SLOW IN THE US
WHEN IT COMES TO bank credit extension, the United States has the opposite problem to South Africa. Private sector borrowing is growing at too slow a rate in the US, while in SA growth in bank credit extension is defying gravity. According to the International Monetary Fund, in first quarter 2008 US private sector borrowing growth fell to 5,2% – a level last seen after the 2001 recession. The IMF says with continuing pressures on banks to de-leverage that growth might slow further.
The slow growth in credit in the US is the result of the sub-prime mortgage crisis, which came about when banks extended credit to customers who weren’t creditworthy and then packaged those loans into mortgage-backed securities. As economic conditions in the US worsened, homeowners could no longer meet their mortgage repayments and banks suffered huge losses. Credit markets froze and even creditworthy clients battled to get the beleaguered banks to extend loans to them. As a result, growth in private sector borrowing fell.
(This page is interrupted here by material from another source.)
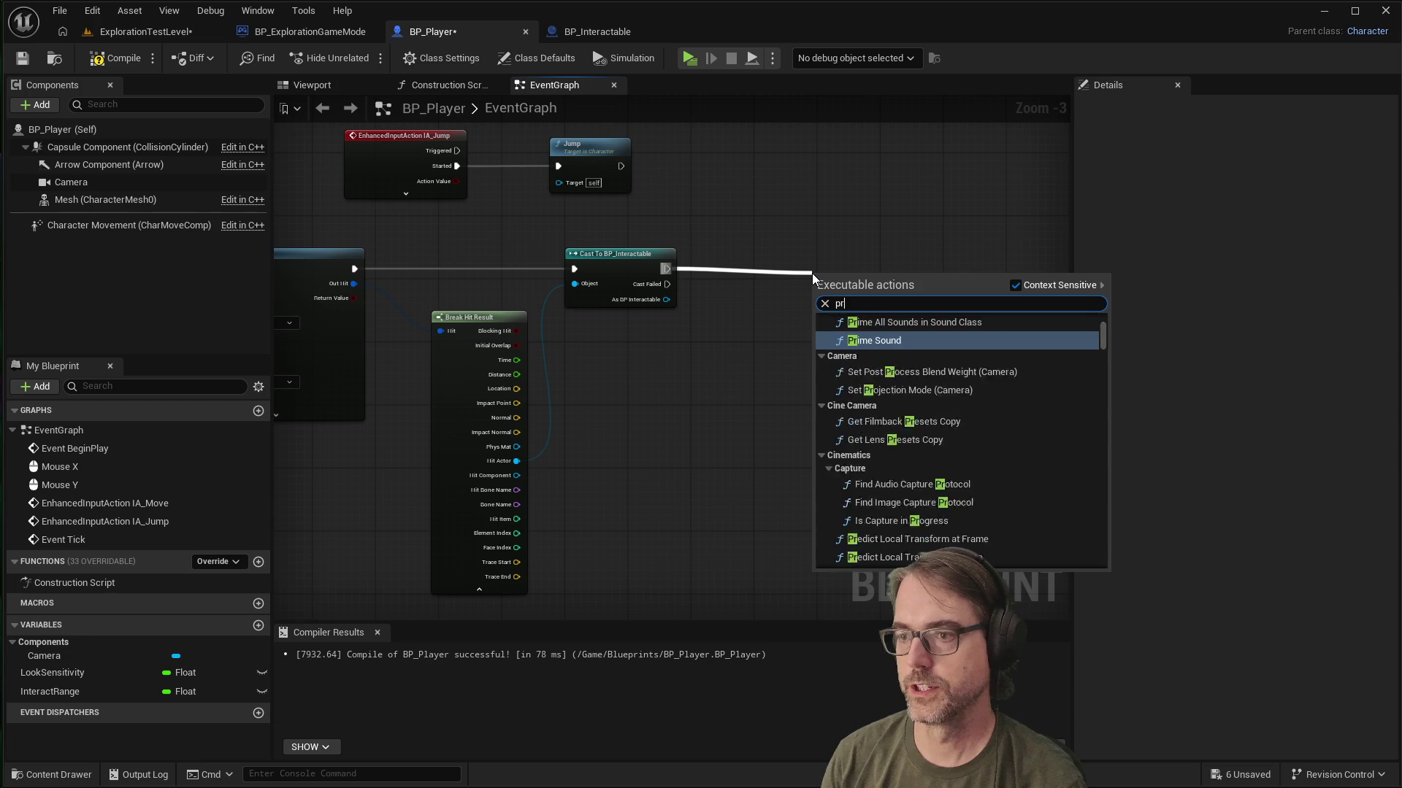
{"action": "left_click", "coordinate": [883, 335]}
The IMF puts the potential bank losses stemming from the credit crisis at a massive US$945bn in its latest Financial Stability Report Market Update. It noted that with inflation risks on the rise the scope for monetary policy to be supportive of financial stability has become more constrained. The US Federal Reserve has already slashed interest rates to just 2% in response to the sub-prime crisis and the threat of a US recession.
In SA, banks have been virtually unscathed by the sub-prime crisis. Here, the problem for banks will increasingly be bad debts.